2. Signal Transduction of Photoreceptor Proteins.  II. Excited-State Dynamics

    In living organisms the excited-state properties of photosensory receptors are optimized to realize efficient photosignal transduction. For instance, the photoisomerization reaction of the 13-cis retinal to the all-trans form takes place within 200 fs in the rhodopsin environment. Computational techniques are useful to study the reaction-control mechanism of photosensory receptors at the atomic level. We show the unexpectedly important role of the protein environment in the primary step of the photoreaction of the yellow protein after light illumination. The driving force of the trans-tocis isomerization reaction was analyzed by a computational method. The force was separated into two different components: the term due to the protein-chromophore interaction and the intrinsic term of the chromophore itself. As a result, we found that the contribution from the interaction term was much greater than that coming from the intrinsic term. This accounts for the efficiency of the isomerization reaction in the protein environment in contrast to that in solution environments. We then analyzed the relaxation process of the chromophore on the excited-state energy surface and compared the process in the protein environment and that in a vacuum. Based on this analysis, we found that the bond-selectivity of the isomerization reaction also comes from the interaction between the chromophore and the protein environment.
References:

[1] A. Yamada, T. Ishikura, T. Yamato,  Direct measure of functional importance visualized atom-by-atom for photoactive yellow protein: Application to photoisomerization reaction.
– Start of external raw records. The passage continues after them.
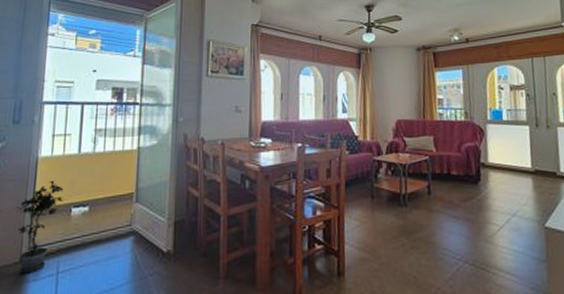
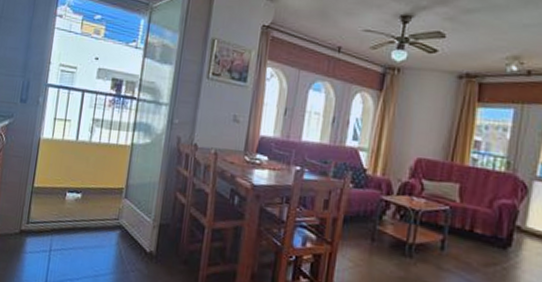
potted plant: present [15,181,64,273] -> none [18,163,60,245]

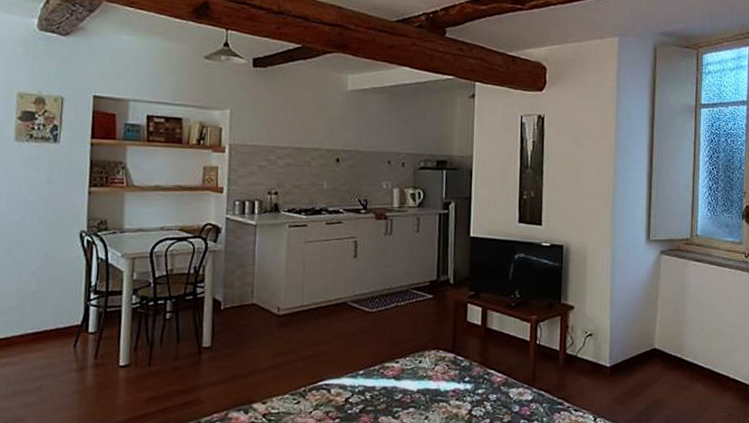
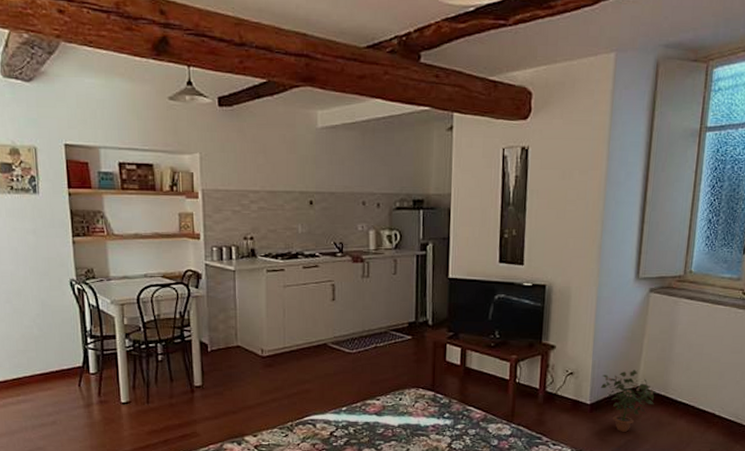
potted plant: none [619,331,674,396] -> present [600,370,658,432]

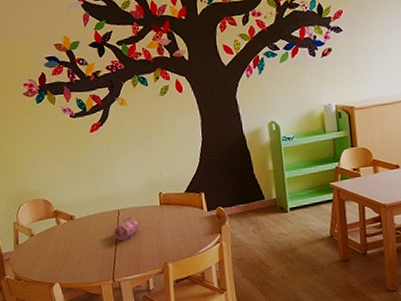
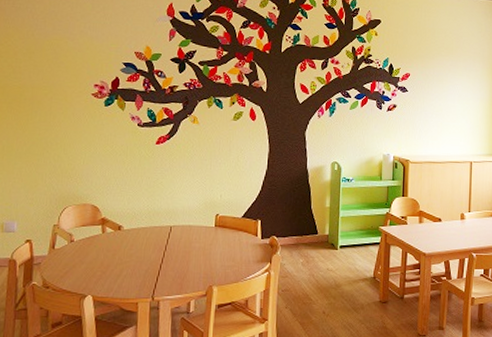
pencil case: present [113,216,140,240] -> none [161,234,190,258]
PROTEINS: Structure, Function and Bioinformatics, 55, 1070 (2004).
[2] A. Yamada, T. Ishikura, T. Yamato,  Role of protein in the primary step of the photoreaction of yellow protein. PROTEINS: Structure, Function and Bioinformatics, 55, 1063 (2004).
[3] A. Yamada, T. Yamato, T. Kakitani, S. Yamamoto,  Torsion potential works in rhodopsin, Photochemistry and Photobiology, 79, 476 (2004).
　

3. Signal Transduction of Photoreceptor Proteins.  III. Long-Range Intramolecular Signaling

    We report a theoretical/computational analysis of the energy flow relevant to the long-range intramolecular crosstalk between different regions in a photosensory receptor, photoactive yellow protein (PYP).  To analyze the energy flow in atomic detail, we derived a theoretical expression for the interresidue energy conductivity in terms of the time-correlation function of the interatomic energy flux. The values of energy conductivities were numerically evaluated by using a long molecular dynamics simulation trajectory of the PYP molecule in the aqueous solution environment. As a result, we detected several pathways for energy transfer relevant for the long-range intramolecular signalling of PYP.
References:

[1] T. Ishikura, T. Yamato, Energy transfer pathways relevant for long-range intramolecular signaling of photosensory protein revealed by microscopic energy conductivity analysis. Chem. Phys. Lett., 432, 533 (2006).